Take each line in the entries below that holds "casserole" and show it.

========

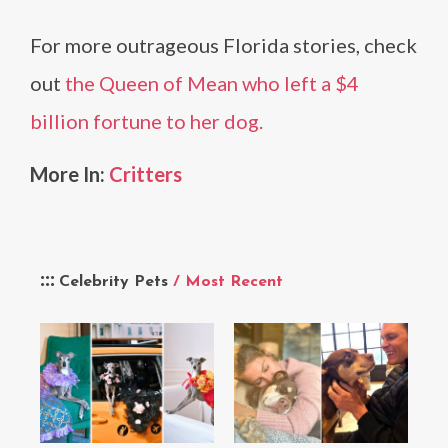
For more outrageous Florida stories, check
out
the Queen of Mean who left a $4
billion fortune to her dog.
More In:
Critters
Celebrity Pets
/ Most Recent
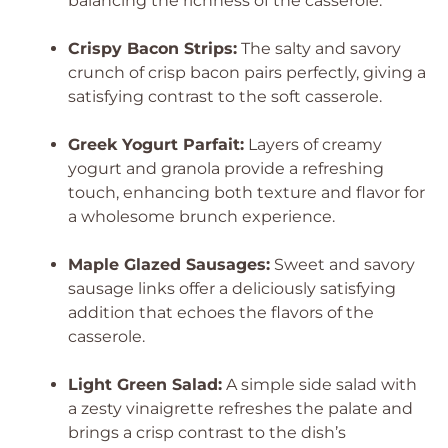
balancing the richness of the casserole.
Crispy Bacon Strips:
The salty and savory
crunch of crisp bacon pairs perfectly, giving a
satisfying contrast to the soft casserole.
Greek Yogurt Parfait:
Layers of creamy
yogurt and granola provide a refreshing
touch, enhancing both texture and flavor for
a wholesome brunch experience.
Maple Glazed Sausages:
Sweet and savory
sausage links offer a deliciously satisfying
addition that echoes the flavors of the
casserole.
Light Green Salad:
A simple side salad with
a zesty vinaigrette refreshes the palate and
brings a crisp contrast to the dish’s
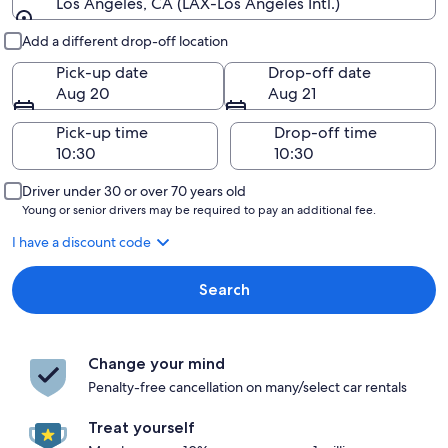
Los Angeles, CA (LAX-Los Angeles Intl.)
Pick-up and drop-off
Add a different drop-off location
Pick-up date
Drop-off date
Aug 20
Aug 21
Pick-up time
Drop-off time
Driver under 30 or over 70 years old
Young or senior drivers may be required to pay an additional fee.
I have a discount code
Search
Change your mind
Penalty-free cancellation on many/select car rentals
Treat yourself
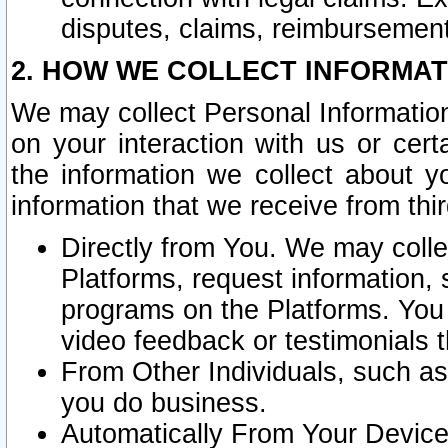
disputes, claims, reimbursement
2. HOW WE COLLECT INFORMAT
We may collect Personal Information
on your interaction with us or cer
the information we collect about y
information that we receive from thir
Directly from You. We may coll
Platforms, request information,
programs on the Platforms. You 
video feedback or testimonials t
From Other Individuals, such a
you do business.
Automatically From Your Devices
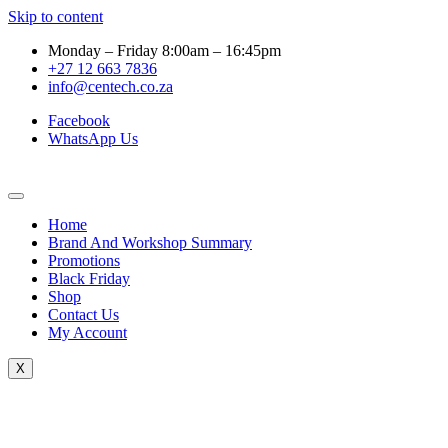
Skip to content
Monday – Friday 8:00am – 16:45pm
+27 12 663 7836
info@centech.co.za
Facebook
WhatsApp Us
Home
Brand And Workshop Summary
Promotions
Black Friday
Shop
Contact Us
My Account
X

========

RESULT FOR THIS EXERCISE:
balancing the richness of the casserole.
satisfying contrast to the soft casserole.
casserole.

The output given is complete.